Every few months, the abortion debate comes back into focus in the mainstream media — like it did a few weeks ago, when the news broke of Bristol Palin’s pregnancy, and her mother’s stance on abortion rights. That’s when I started feeling guilty, and angry.The circumstances of my abortion were incredibly mundane. I was 19 years old, a junior at a college in Boston, deeply in love with my boyfriend (J.), and doing well in school. I worked full-time at our school newspaper, heading there daily after class and staying regularly past midnight. I was taking birth-control pills, but my schedule — which forced me to value every last moment of sleep — made me irresponsible about taking the pills at the same time every day. Sometimes I would miss doses entirely and take two in one day to make up for it. Occasionally, I would have (what I didn’t really think of as) unprotected sex; I believed I was protected not only by my inappropriately administered Ortho Tri-Cyclen, but also by young-adult invincibility.
I found out I was pregnant on a Sunday, thanks to a home-pregnancy test that I bought at CVS after discussing with J. that my period was late. I don’t remember being nervous about taking the test. But when I saw the results — positive — I left my dorm suite bathroom and literally crumpled to the floor just outside the door, weeping out of fear and for the decision I knew I would make.
I wasn’t ready to have a child. That’s it. Not financially, not emotionally. There was nothing else to think about. I called J., called Planned Parenthood, and scheduled my abortion for Halloween 2002.

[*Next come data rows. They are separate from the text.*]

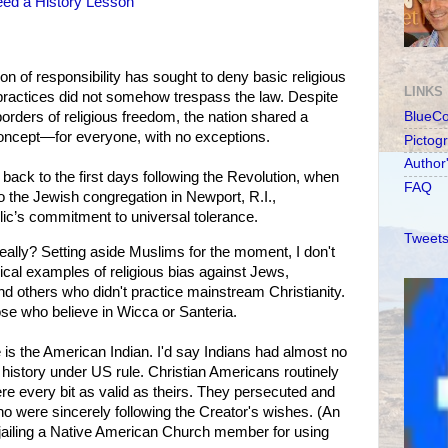
eed a History Lesson
ion of responsibility has sought to deny basic religious
LINKS
practices did not somehow trespass the law. Despite
rders of religious freedom, the nation shared a
BlueC
concept—for everyone, with no exceptions.
Pictog
Author
 back to the first days following the Revolution, when
FAQ
 the Jewish congregation in Newport, R.I.,
ic’s commitment to universal tolerance.
Tweets
eally? Setting aside Muslims for the moment, I don't
orical examples of religious bias against Jews,
 others who didn't practice mainstream Christianity.
se who believe in Wicca or Santeria.
is the American Indian. I'd say Indians had almost no
r history under US rule. Christian Americans routinely
re every bit as valid as theirs. They persecuted and
 were sincerely following the Creator's wishes. (An
jailing a Native American Church member for using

My memories of that day are unformed. They aren’t fuzzy, or hazy, as people describe memories; I believe they literally never took shape. I know that we walked to the Planned Parenthood clinic across the street, and made our way past the protesters who stood — only a few strong — in a cluster outside the state-designated “buffer zone.” Inside, I found out that I was approximately six weeks pregnant. I know that a Planned Parenthood doctor gave me one RU-486 pill at the clinic, and another to take at home. (I’d decided to have a medical abortion, rather than a surgical one, because I thought it would be less physically painful and less invasive — more private. Also, I was within the eight-week time frame when it’s still an option.) She warned me that shortly after taking the second pill, I would experience some pain.

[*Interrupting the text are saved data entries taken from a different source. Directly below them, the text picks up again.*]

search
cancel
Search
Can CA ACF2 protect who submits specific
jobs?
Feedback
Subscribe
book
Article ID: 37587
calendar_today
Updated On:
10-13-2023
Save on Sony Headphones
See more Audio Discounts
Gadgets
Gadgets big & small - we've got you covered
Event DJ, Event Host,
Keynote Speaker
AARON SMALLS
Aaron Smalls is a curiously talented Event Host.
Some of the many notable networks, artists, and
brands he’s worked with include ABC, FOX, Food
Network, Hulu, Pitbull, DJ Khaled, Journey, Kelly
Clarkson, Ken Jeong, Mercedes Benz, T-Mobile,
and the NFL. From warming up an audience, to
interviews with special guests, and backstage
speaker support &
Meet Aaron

Back at the dorm, hours later, I know that I writhed in my twin bed, suffering from debilitating, convulsing cramps. My roommates, best friend, and boyfriend hovered around; they brought me pain killers, Tiger Balm, hot-water bottles, and applesauce, and all the while they stroked my head and conferenced in the background about how I was doing. I bled profusely as my body rejected the fetus that had been described to me as “the size of a grain of rice.” I threw up. And finally, I fell asleep.